Exercise instructions
This task calls for copying every line in the data below that contains the word "down".

Given information

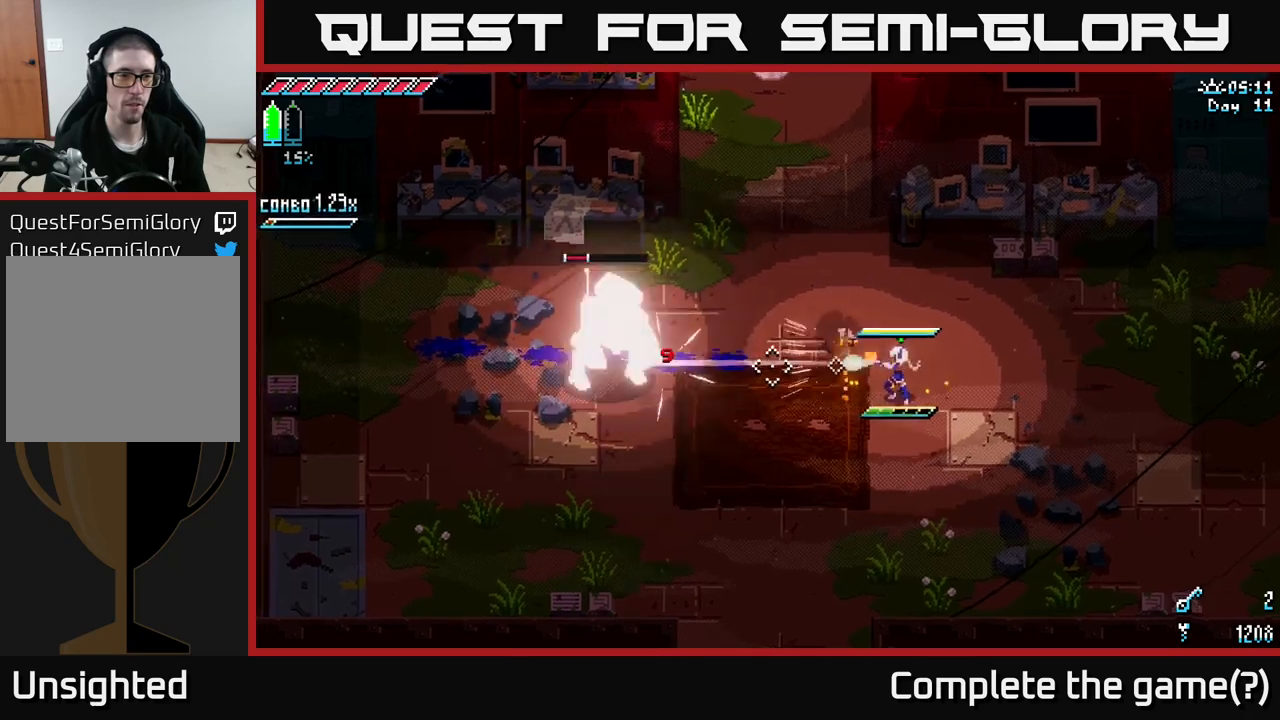
{"buttons": ["L1"], "left_stick": "center", "right_stick": "left", "events": [[50, "L2", "up"], [133, "L2", "down"], [200, "L2", "up"], [483, "L1", "down"]]}
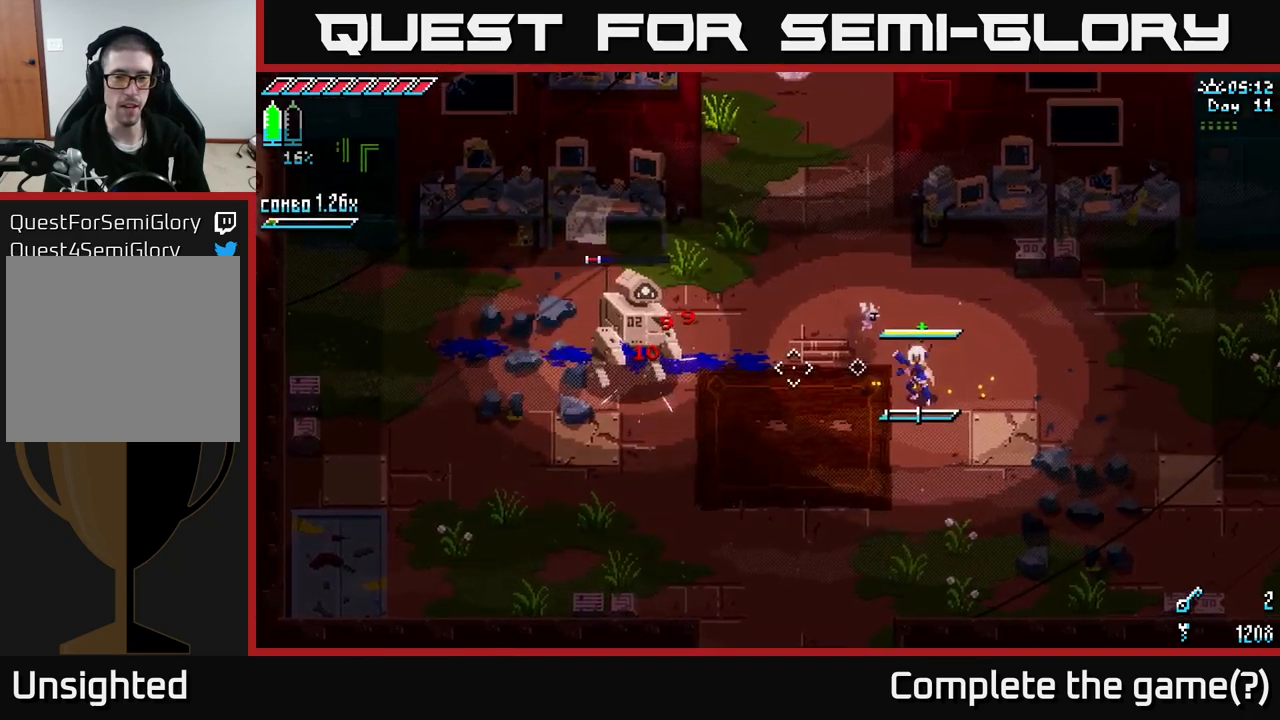
{"buttons": ["L1"], "left_stick": "center", "right_stick": "left", "events": [[83, "L1", "up"], [500, "L1", "down"]]}
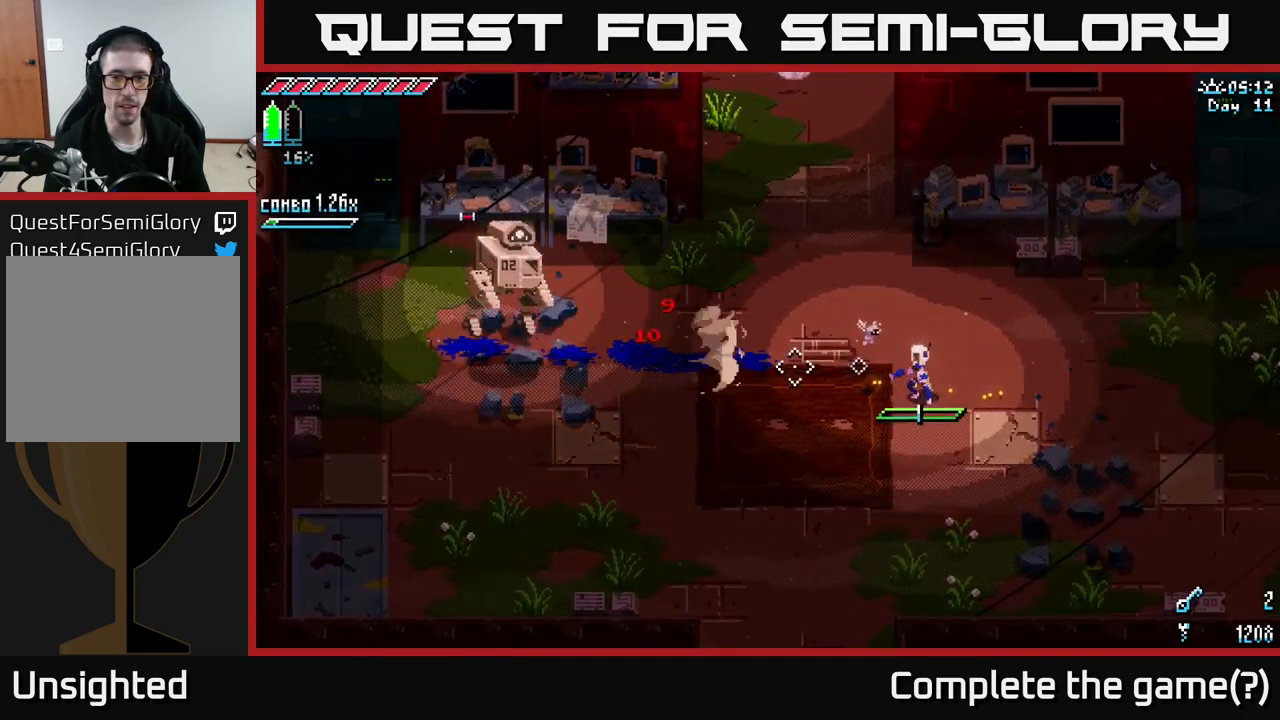
{"buttons": [], "left_stick": "left", "right_stick": "center", "events": [[133, "L1", "up"], [266, "right_stick", "up-left"], [383, "right_stick", "center"], [500, "left_stick", "left"]]}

Solved problem
{"buttons": ["L1"], "left_stick": "center", "right_stick": "left", "events": [[50, "L2", "up"], [133, "L2", "down"], [200, "L2", "up"], [483, "L1", "down"]]}
{"buttons": ["L1"], "left_stick": "center", "right_stick": "left", "events": [[83, "L1", "up"], [500, "L1", "down"]]}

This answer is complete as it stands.